WRITTEN TASK » Copy each line of the data below with the word "assign".

INFORMATION »
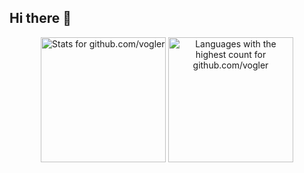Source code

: ## Hi there 👋

<!--
**vogler/vogler** is a ✨ _special_ ✨ repository because its `README.md` (this file) appears on your GitHub profile.

Here are some ideas to get you started:

- 🔭 I’m currently working on ...
- 🌱 I’m currently learning ...
- 👯 I’m looking to collaborate on ...
- 🤔 I’m looking for help with ...
- 💬 Ask me about ...
- 📫 How to reach me: ...
- 😄 Pronouns: ...
- ⚡ Fun fact: ...
-->

<div align="center">
  <a href="https://github.com/anuraghazra/github-readme-stats" style="white-space: nowrap">
    <img height=200 alt="Stats for github.com/vogler" src="https://github-readme-stats.vercel.app/api?username=vogler&show_icons=true&theme=github_dark_dimmed&count_private=true" /></a>
  <!-- 'shows language usage only inside your own non-forked repositories, not depending on who the author of the commits is. It does not include your contributions into another users/organizations repositories' &size_weight=0.5&count_weight=0.5 - (recommended) Uses both byte and repo count for ranking -->
  <a href="https://github.com/anuraghazra/github-readme-stats#top-languages-card">
    <img height=200 alt="Languages with the highest count for github.com/vogler" src="https://github-readme-stats.vercel.app/api/top-langs/?username=vogler&theme=github_dark_dimmed&layout=compact&card_width=380&size_weight=0.5&count_weight=0.5&langs_count=10&custom_title=Top%20Languages%20(50%2F50%20LOC%2Frepos)" /></a>
</div>

<!-- https://github.com/anuraghazra/github-readme-stats#github-extra-pins -->

<!-- <a href="https://wakatime.com/@vogler">
  <img height=178 align="center" alt="Vogler's WakaTime stats (last year)" src="https://github-readme-stats.vercel.app/api/wakatime?username=vogler&theme=github_dark_dimmed&layout=compact&display_format=percent&langs_count=10" />
</a> -->
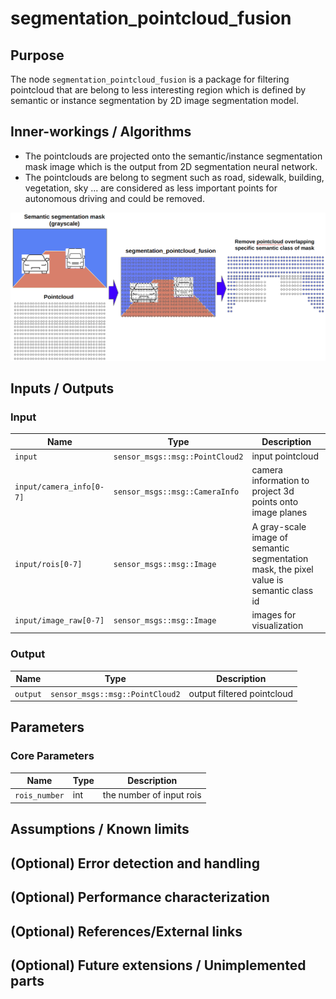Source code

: # segmentation_pointcloud_fusion

## Purpose

The node `segmentation_pointcloud_fusion` is a package for filtering pointcloud that are belong to less interesting region which is defined by semantic or instance segmentation by 2D image segmentation model.

## Inner-workings / Algorithms

- The pointclouds are projected onto the semantic/instance segmentation mask image which is the output from 2D segmentation neural network.
- The pointclouds are belong to segment such as road, sidewalk, building, vegetation, sky ... are considered as less important points for autonomous driving and could be removed.

![segmentation_pointcloud_fusion_image](./images/segmentation_pointcloud_fusion.png)

## Inputs / Outputs

### Input

| Name                     | Type                            | Description                                                                            |
| ------------------------ | ------------------------------- | -------------------------------------------------------------------------------------- |
| `input`                  | `sensor_msgs::msg::PointCloud2` | input pointcloud                                                                       |
| `input/camera_info[0-7]` | `sensor_msgs::msg::CameraInfo`  | camera information to project 3d points onto image planes                              |
| `input/rois[0-7]`        | `sensor_msgs::msg::Image`       | A gray-scale image of semantic segmentation mask, the pixel value is semantic class id |
| `input/image_raw[0-7]`   | `sensor_msgs::msg::Image`       | images for visualization                                                               |

### Output

| Name     | Type                            | Description                |
| -------- | ------------------------------- | -------------------------- |
| `output` | `sensor_msgs::msg::PointCloud2` | output filtered pointcloud |

## Parameters

### Core Parameters

| Name          | Type | Description              |
| ------------- | ---- | ------------------------ |
| `rois_number` | int  | the number of input rois |

## Assumptions / Known limits

<!-- Write assumptions and limitations of your implementation.

Example:
  This algorithm assumes obstacles are not moving, so if they rapidly move after the vehicle started to avoid them, it might collide with them.
  Also, this algorithm doesn't care about blind spots. In general, since too close obstacles aren't visible due to the sensing performance limit, please take enough margin to obstacles.
-->

## (Optional) Error detection and handling

<!-- Write how to detect errors and how to recover from them.

Example:
  This package can handle up to 20 obstacles. If more obstacles found, this node will give up and raise diagnostic errors.
-->

## (Optional) Performance characterization

<!-- Write performance information like complexity. If it wouldn't be the bottleneck, not necessary.

Example:

  ### Complexity

  This algorithm is O(N).

  ### Processing time

  ...
-->

## (Optional) References/External links

<!-- Write links you referred to when you implemented.

Example:
  [1] {link_to_a_thesis}
  [2] {link_to_an_issue}
-->

## (Optional) Future extensions / Unimplemented parts

<!-- Write future extensions of this package.

Example:
  Currently, this package can't handle the chattering obstacles well. We plan to add some probabilistic filters in the perception layer to improve it.
  Also, there are some parameters that should be global(e.g. vehicle size, max steering, etc.). These will be refactored and defined as global parameters so that we can share the same parameters between different nodes.
-->
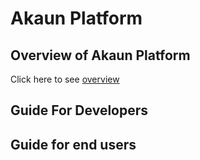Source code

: # Akaun Platform

## Overview of Akaun Platform

Click here to see [overview](001_overview/index.md)

## Guide For Developers


## Guide for end users

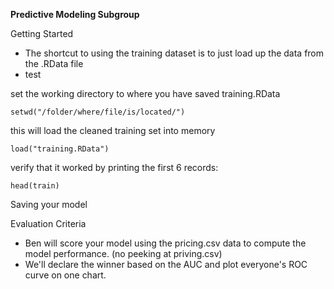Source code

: **Predictive Modeling Subgroup**



Getting Started
 - The shortcut to using the training dataset is to just load up the data from the .RData file
 - test


set the working directory to where you have saved training.RData

    setwd("/folder/where/file/is/located/")

this will load the cleaned training set into memory

    load("training.RData")

verify that it worked by printing the first 6 records:

    head(train)

Saving your model

Evaluation Criteria
- Ben will score your model using the pricing.csv data to compute the model performance.  (no peeking at priving.csv)
- We'll declare the winner based on the AUC and plot everyone's ROC curve on one chart.

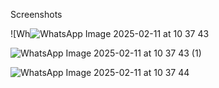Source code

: Screenshots

![Wh![WhatsApp Image 2025-02-11 at 10 37 43](https://github.com/user-attachments/assets/533ebbaa-2650-4756-96be-34a075de81f4)


![WhatsApp Image 2025-02-11 at 10 37 43 (1)](https://github.com/user-attachments/assets/7a7b3dcf-b966-4abf-9595-cee1345db7b7)


![WhatsApp Image 2025-02-11 at 10 37 44](https://github.com/user-attachments/assets/348b97a6-de50-4912-a692-5bb7da43f74e)
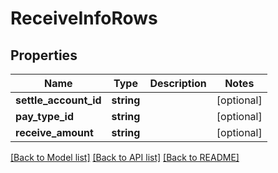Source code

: # ReceiveInfoRows

## Properties
Name | Type | Description | Notes
------------ | ------------- | ------------- | -------------
**settle_account_id** | **string** |  | [optional] 
**pay_type_id** | **string** |  | [optional] 
**receive_amount** | **string** |  | [optional] 

[[Back to Model list]](../README.md#documentation-for-models) [[Back to API list]](../README.md#documentation-for-api-endpoints) [[Back to README]](../README.md)



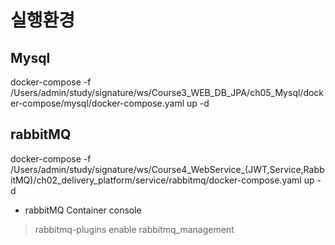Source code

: # 실행환경
## Mysql
docker-compose -f /Users/admin/study/signature/ws/Course3_WEB_DB_JPA/ch05_Mysql/docker-compose/mysql/docker-compose.yaml up -d
## rabbitMQ
docker-compose -f /Users/admin/study/signature/ws/Course4_WebService_\(JWT,Service,RabbitMQ\)/ch02_delivery_platform/service/rabbitmq/docker-compose.yaml up -d
- rabbitMQ Container console
> rabbitmq-plugins enable rabbitmq_management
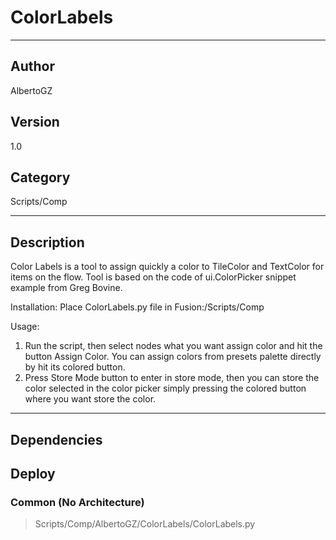 # ColorLabels
___

## Author
AlbertoGZ

## Version
1.0

## Category
Scripts/Comp

___

## Description
Color Labels is a tool to assign quickly a color to 
TileColor and TextColor for items on the flow. Tool is based on 
the code of ui.ColorPicker snippet example from Greg Bovine.



<p>Installation: Place ColorLabels.py file in Fusion:/Scripts/Comp

<p>Usage:
<ol>
	<li>Run the script, then select nodes what you want assign color and hit the button Assign Color. You can assign colors from presets palette directly by hit its colored button.</li>
	<li>Press Store Mode button to enter in store mode, then you can store the color selected in the color picker simply pressing the colored button where you want store the color. </li>
</ol>

___

## Dependencies

## Deploy

### Common (No Architecture)

> Scripts/Comp/AlbertoGZ/ColorLabels/ColorLabels.py  
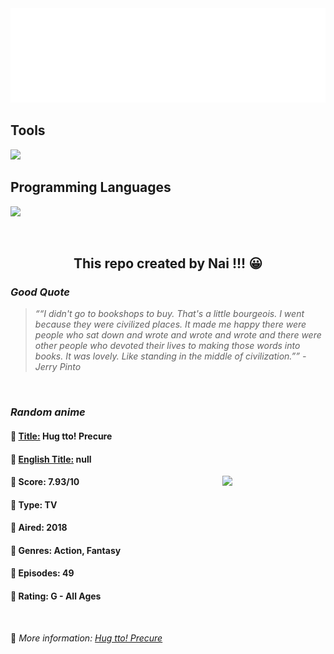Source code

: 
<img src="svg/nai.svg" />

<p>
  <h2>Tools</h2>
  <a href="https://skillicons.dev">
    <img src="https://skillicons.dev/icons?i=git,bash,ubuntu,tensorflow,pytorch,docker,raspberrypi" />
  </a>

  <br />

  <h2>Programming Languages</h2>

  <a href="https://skillicons.dev">
    <img src="https://skillicons.dev/icons?i=python,c,cpp" />
  </a>
</p>

<br />

<h2 align="center">This repo created by Nai !!! 😀</h2>
<h3><i>Good Quote</i></h3>

<blockquote>
<i>
<q>“I didn't go to bookshops to buy. That's a little bourgeois. I went because they were civilized places. It made me happy there were people who sat down and wrote and wrote and wrote and there were other people who devoted their lives to making those words into books. It was lovely. Like standing in the middle of civilization.”</q> - Jerry Pinto
</i>
</blockquote>

<br />

<h3><i>Random anime</i></h3>

<h4>
  <strong>🥭 <u>Title:</u></strong> Hug tto! Precure
</h4>

<h4>🌿 <u>English Title:</u> null</h4>

<img align="right" width="165" src=https://cdn.myanimelist.net/images/anime/1220/92883.jpg />

<h4>🌱 Score: 7.93/10</h4>

<h4>🌲 Type: TV</h4>

<h4>🌴 Aired: 2018</h4>

<h4>🌵 Genres: Action, Fantasy</h4>

<h4>🥑 Episodes: 49</h4>

<h4>🍏 Rating: G - All Ages</h4>

<br />

🍂 *More information: [Hug tto! Precure](https://myanimelist.net/anime/36593/Hug_tto_Precure)*
    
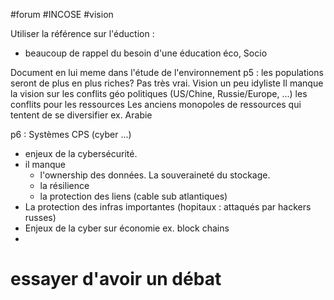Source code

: #forum 
#INCOSE 
#vision 

Utiliser la référence sur l'éduction : 
- beaucoup de rappel du besoin d'une éducation éco, Socio

Document en lui meme
dans l'étude de l'environnement
p5 : les populations seront de plus en plus riches? Pas très vrai. Vision un peu idyliste
Il manque la vision sur les conflits géo politiques (US/Chine, Russie/Europe, ...)
les conflits pour les ressources
Les anciens monopoles de ressources qui tentent de se diversifier ex. Arabie

p6 : Systèmes CPS (cyber ...)
- enjeux de la cybersécurité. 
- il manque 
	- l'ownership des données. La souveraineté du stockage.
	- la résilience
	- la protection des liens (cable sub atlantiques)
- La protection des infras importantes (hopitaux : attaqués par hackers russes)
- Enjeux de la cyber sur économie ex. block chains
-


# essayer d'avoir un débat
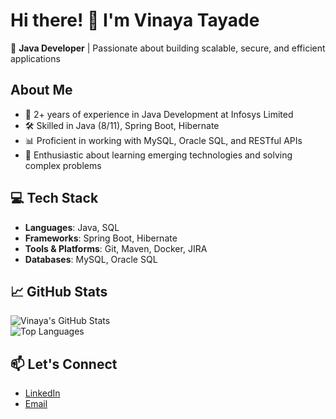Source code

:# Hi there! 👋 I'm Vinaya Tayade  

🎯 **Java Developer** | Passionate about building scalable, secure, and efficient applications  

## About Me  
- 🌟 2+ years of experience in Java Development at Infosys Limited  
- 🛠️ Skilled in Java (8/11), Spring Boot, Hibernate
- 📊 Proficient in working with MySQL, Oracle SQL, and RESTful APIs  
- 🚀 Enthusiastic about learning emerging technologies and solving complex problems  

## 💻 Tech Stack  
- **Languages**: Java, SQL  
- **Frameworks**: Spring Boot, Hibernate  
- **Tools & Platforms**: Git, Maven, Docker, JIRA  
- **Databases**: MySQL, Oracle SQL  

## 📈 GitHub Stats  
![Vinaya's GitHub Stats](https://github-readme-stats.vercel.app/api?username=vinaya-tayade&show_icons=true&theme=radical)  
![Top Languages](https://github-readme-stats.vercel.app/api/top-langs/?username=vinaya-tayade&layout=compact&theme=radical)  

## 📫 Let's Connect  
- [LinkedIn](https://www.linkedin.com/in/vinaya-tayade)  
- [Email](mailto:vinaya.tayade.3@gmail.com)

OUTPUT OF THE TASK »
Color Labels is a tool to assign quickly a color to 
	<li>Run the script, then select nodes what you want assign color and hit the button Assign Color. You can assign colors from presets palette directly by hit its colored button.</li>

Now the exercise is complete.